§ **Prompt A**
From the currency-market report, extract the passage that begins with the words containing "The dollar's latest" and ends with "on Sept. 15.", copying it word for word.
§ **Prompt B**
Using the currency-market report, answer each question on its own line:
(i) What did Tokyo begin on Sept. 15?
(ii) What revived talk of a rate hike by the Reserve Bank of Australia?
(iii) What low was the dollar near against the euro?
§ **Prompt C**
Carry on the currency-market report, picking up right after its final sentence.

* Caution on Japan intervention heightened after dollar falls
* Some think Japan may not intervene before weekend G7 meet
* Aussie on track for 27-yr high vs dollar on solid jobs data
* Focus on Trichet's comments at ECB policy meeting
By Hideyuki Sano
TOKYO, Oct 7 (Reuters) - The dollar was mired near a 15-year
low versus the Japanese yen and an eight-month low against the
euro on Thursday on the spectre of more money-printing by the
U.S. Federal Reserve as early as next month.
The dollar is on the verge of sliding to a 27-year low
against the Australian dollar, which shot up after surprising
strength in the job markets revived talk of a rate hike by the
Reserve Bank of Australia.
The dollar's latest decline has made many traders nervous
about Japanese intervention, as the U.S. currency was flirting
with the levels where Tokyo started its first intervention in six
years on Sept. 15.

Dataset entries

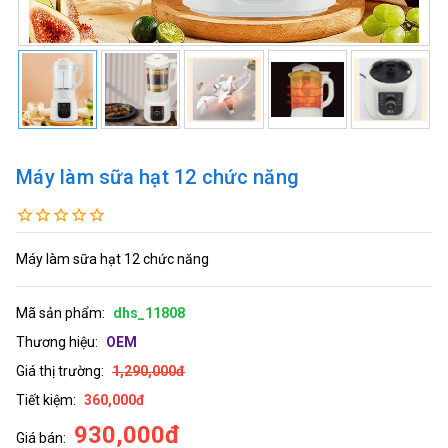
Máy làm sữa hạt 12 chức năng
Máy làm sữa hạt 12 chức năng
Mã sản phẩm:
dhs_11808
Thương hiệu:
OEM
Giá thị trường:
1,290,000đ
Tiết kiệm:
360,000đ
930,000đ
Giá bán: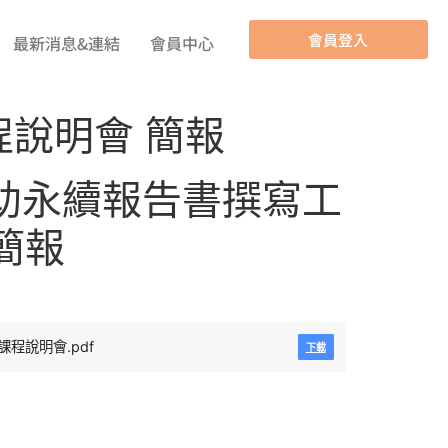
會員登入
最新消息&連結
會員中心
程說明會 簡報
AI輔助永續報告書撰寫工
簡報
課程說明會.pdf
下載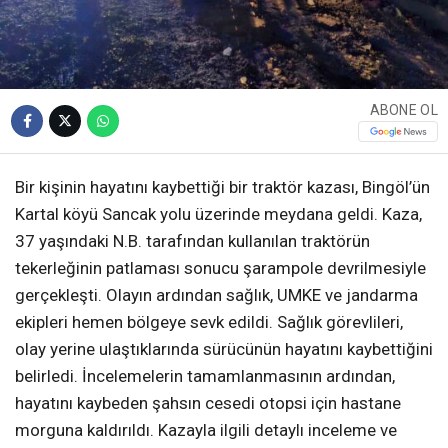
ABONE OL
Bir kişinin hayatını kaybettiği bir traktör kazası, Bingöl’ün
Kartal köyü Sancak yolu üzerinde meydana geldi. Kaza,
37 yaşındaki N.B. tarafından kullanılan traktörün
tekerleğinin patlaması sonucu şarampole devrilmesiyle
gerçekleşti. Olayın ardından sağlık, UMKE ve jandarma
ekipleri hemen bölgeye sevk edildi. Sağlık görevlileri,
olay yerine ulaştıklarında sürücünün hayatını kaybettiğini
belirledi. İncelemelerin tamamlanmasının ardından,
hayatını kaybeden şahsın cesedi otopsi için hastane
morguna kaldırıldı. Kazayla ilgili detaylı inceleme ve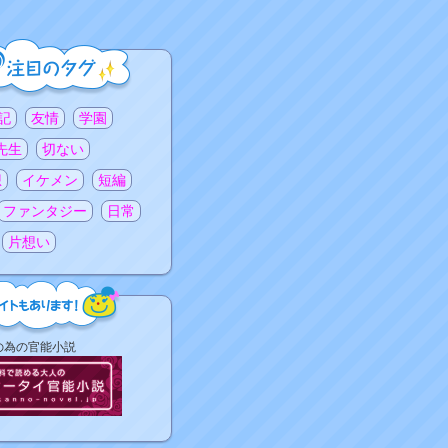
記
友情
学園
先生
切ない
想
イケメン
短編
ファンタジー
日常
片想い
の為の官能小説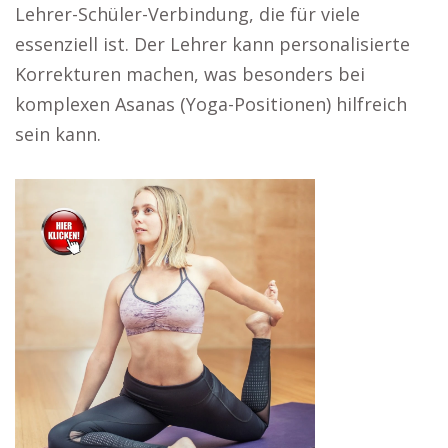
Lehrer-Schüler-Verbindung, die für viele
essenziell ist. Der Lehrer kann personalisierte
Korrekturen machen, was besonders bei
komplexen Asanas (Yoga-Positionen) hilfreich
sein kann.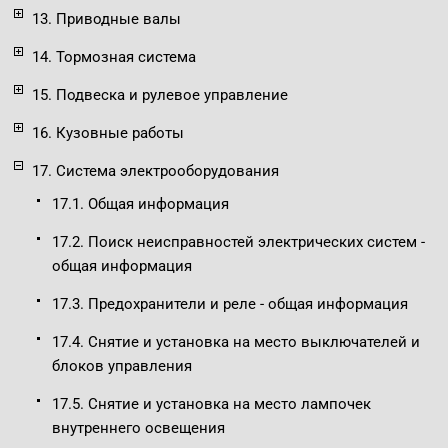
13. Приводные валы
14. Тормозная система
15. Подвеска и рулевое управление
16. Кузовные работы
17. Система электрооборудования
17.1. Общая информация
17.2. Поиск неисправностей электрических систем -
общая информация
17.3. Предохранители и реле - общая информация
17.4. Снятие и установка на место выключателей и
блоков управления
17.5. Снятие и установка на место лампочек
внутреннего освещения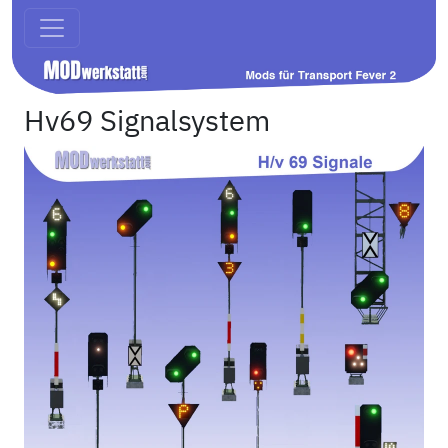
Hv69 Signalsystem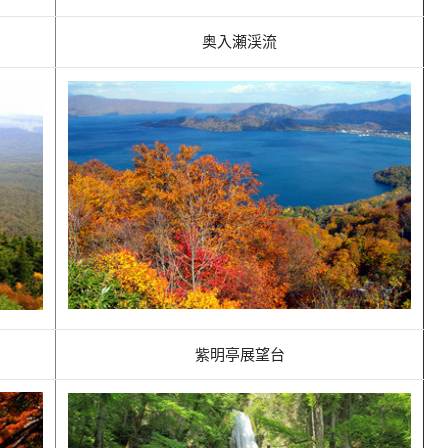
奥入瀬渓流
紫明亭展望台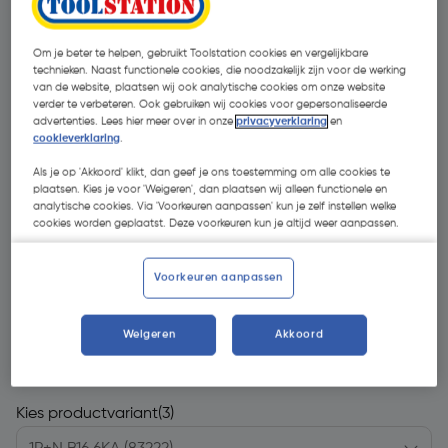
Om je beter te helpen, gebruikt Toolstation cookies en vergelijkbare
technieken. Naast functionele cookies, die noodzakelijk zijn voor de werking
van de website, plaatsen wij ook analytische cookies om onze website
verder te verbeteren. Ook gebruiken wij cookies voor gepersonaliseerde
advertenties. Lees hier meer over in onze
privacyverklaring
en
cookieverklaring
.
Als je op 'Akkoord' klikt, dan geef je ons toestemming om alle cookies te
plaatsen. Kies je voor 'Weigeren', dan plaatsen wij alleen functionele en
analytische cookies. Via 'Voorkeuren aanpassen' kun je zelf instellen welke
cookies worden geplaatst. Deze voorkeuren kun je altijd weer aanpassen.
Voorkeuren aanpassen
Weigeren
Akkoord
€ 7,86
| Excl. btw € 6,50
Kies productvariant
(3)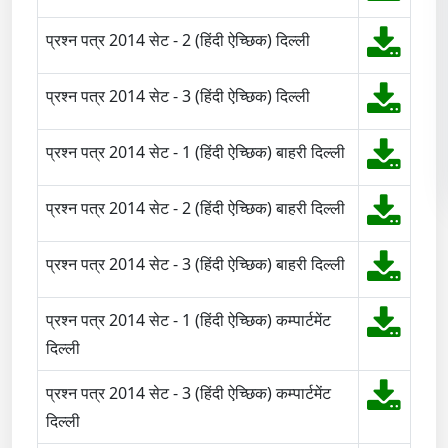
प्रश्न पत्र 2014 सेट - 2 (हिंदी ऐच्छिक) दिल्ली
प्रश्न पत्र 2014 सेट - 3 (हिंदी ऐच्छिक) दिल्ली
प्रश्न पत्र 2014 सेट - 1 (हिंदी ऐच्छिक) बाहरी दिल्ली
प्रश्न पत्र 2014 सेट - 2 (हिंदी ऐच्छिक) बाहरी दिल्ली
प्रश्न पत्र 2014 सेट - 3 (हिंदी ऐच्छिक) बाहरी दिल्ली
प्रश्न पत्र 2014 सेट - 1 (हिंदी ऐच्छिक) कम्पार्टमेंट
दिल्ली
प्रश्न पत्र 2014 सेट - 3 (हिंदी ऐच्छिक) कम्पार्टमेंट
दिल्ली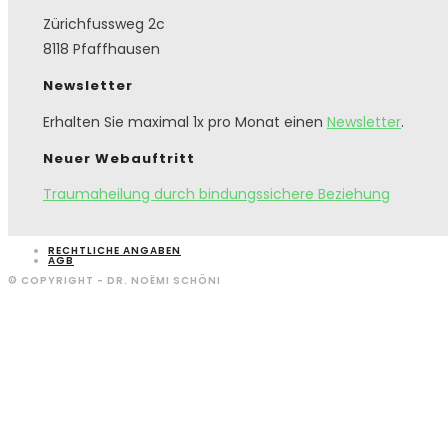
Zürichfussweg 2c
8118 Pfaffhausen
Newsletter
Erhalten Sie maximal 1x pro Monat einen
Newsletter
.
Neuer Webauftritt
Traumaheilung durch bindungssichere Beziehung
RECHTLICHE ANGABEN
AGB
© COPYRIGHT - DR. NOËMI SCHÖNI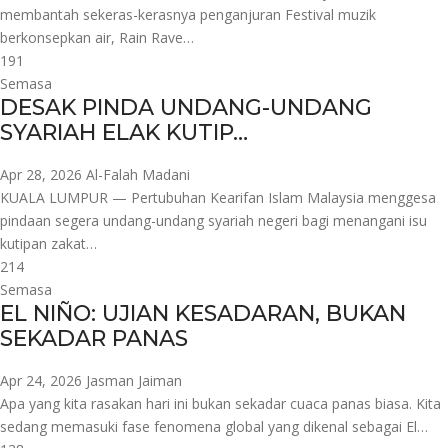
membantah sekeras-kerasnya penganjuran Festival muzik
berkonsepkan air, Rain Rave…
191
Semasa
DESAK PINDA UNDANG-UNDANG
SYARIAH ELAK KUTIP…
Apr 28, 2026
Al-Falah Madani
KUALA LUMPUR — Pertubuhan Kearifan Islam Malaysia menggesa
pindaan segera undang-undang syariah negeri bagi menangani isu
kutipan zakat…
214
Semasa
EL NIÑO: UJIAN KESADARAN, BUKAN
SEKADAR PANAS
Apr 24, 2026
Jasman Jaiman
Apa yang kita rasakan hari ini bukan sekadar cuaca panas biasa. Kita
sedang memasuki fase fenomena global yang dikenal sebagai El…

§ **Response area A**
The dollar's latest decline has made many traders nervous
about Japanese intervention, as the U.S. currency was flirting
with the levels where Tokyo started its first intervention in six
years on Sept. 15.

§ **Response area B**
(i) Its first intervention in six years.
(ii) Surprising strength in the job markets.
(iii) An eight-month low.

§ **Response area C**
Still, some market players speculate Japan may refrain from
intervention ahead of a Group of Seven (G7) policymakers meeting
this weekend where the threat of "currency war" is likely to
dominate discussion.
Fuelling that view were comments from U.S. Treasury Secretary
Timothy Geithner on Wednesday that global institutions must
persuade emerging nations such as China to let their currencies
rise or risk a round of competitive depreciations that would
endanger the world economy. [].
Naoyuki Shinohara, deputy managing director of the
International Monetary Fund and former Japanese vice finance
minister for international affairs, also told Reuters he saw
little point in Japan trying to guide the yen. []
The dollar stood at 82.86 yen <JPY=>, edging up from a
15-year low of 82.75 hit on Wednesday as traders suspect Japanese
intervention would most likely take place during Asian trade.
Prime Minister Naoto Kan reiterated on Thursday that the
government would take decisive steps if needed. []
While wariness about intervention is likely to keep the
dollar above Wednesday's low of 82.75 in Asia, traders said the
market might aim later for stop-loss orders around 82.50 yen.
"Geithner's comments show that the U.S. wants a weaker
dollar. In the near term, the dollar could fall as low as 82
yen," said Minoru Shioiri, chief manager of forex trading at
Mitsubishi UFJ Morgan Stanley Securities.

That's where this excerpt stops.